Selected passage:

Abstract
In this paper we demonstrate that 3D printing with a digital light processor stereolithographic (DLP-SLA) 3D printer can be used to create high density microfluidic devices with active components such as valves and pumps. Leveraging our previous work on optical formulation of inexpensive resins (RSC Adv., 2015, 5, 106621), we demonstrate valves with only 10% of the volume of our original 3D printed valves (Biomicrofluidics, 2015, 9, 016501), which were already the smallest that have been reported. Moreover, we show that incorporation of a thermal initiator in the resin formulation along with a post-print bake can dramatically improve the durability of 3D printed valves up to 1 million actuations. Using two valves and a valve-like displacement chamber (DC), we also create compact 3D printed pumps. With 5-phase actuation and a 15 ms phase interval, we obtain pump flow rates as high as 40 μL min(-1). We also characterize maximum pump back pressure (i.e., maximum pressure the pump can work against), maximum flow rate (flow rate when there is zero back pressure), and flow rate as a function of the height of the pump outlet. We further demonstrate combining 5 valves and one DC to create a 3-to-2 multiplexer with integrated pump. In addition to serial multiplexing, we also show that the device can operate as a mixer. Importantly, we illustrate the rapid fabrication and test cycles that 3D printing makes possible by implementing a new multiplexer design to improve mixing, and fabricate and test it within one day.

Stored data:
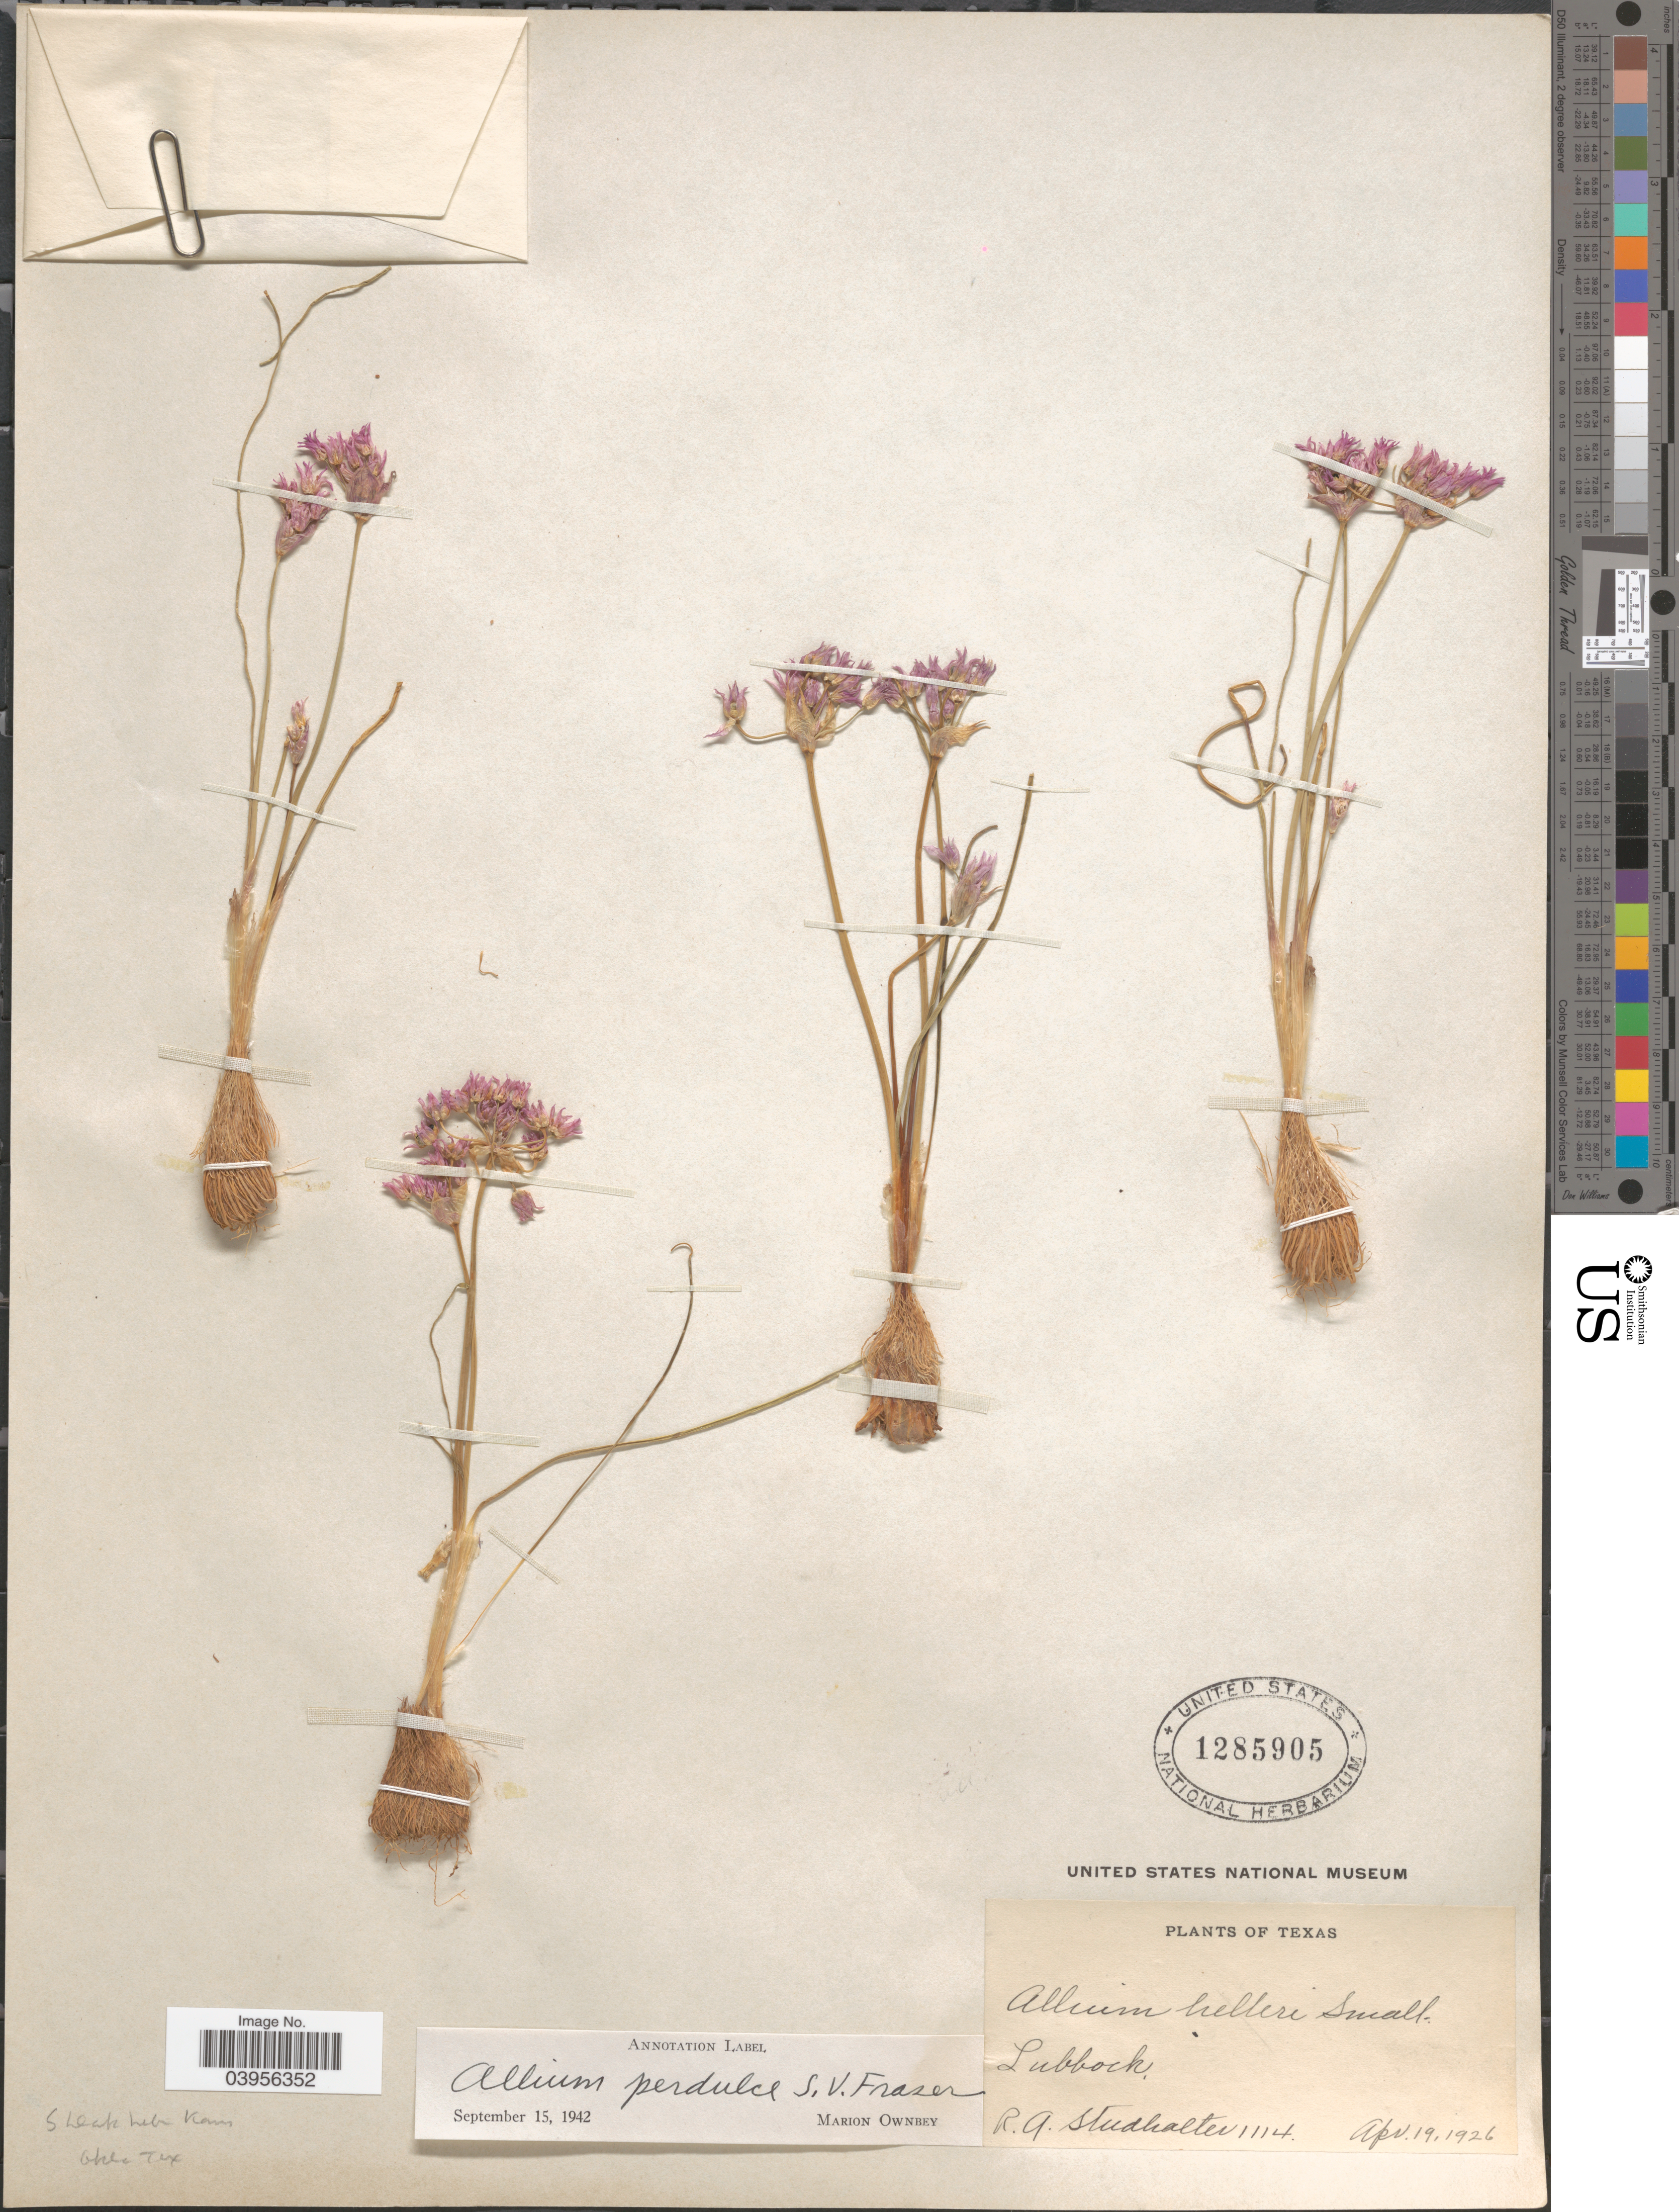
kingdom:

List of tasks:
A. According to the abstract, what is the highest pump flow rate obtained?
B. Please explain, in one to three sentences, how the abstract says the durability of the 3D printed valves was improved.

Exercise solutions:
A. As high as 40 μL min(-1), using 5-phase actuation and a 15 ms phase interval.

B. A thermal initiator was added to the resin formulation, and the printed parts were baked after printing. This combination dramatically improved valve durability, up to 1 million actuations.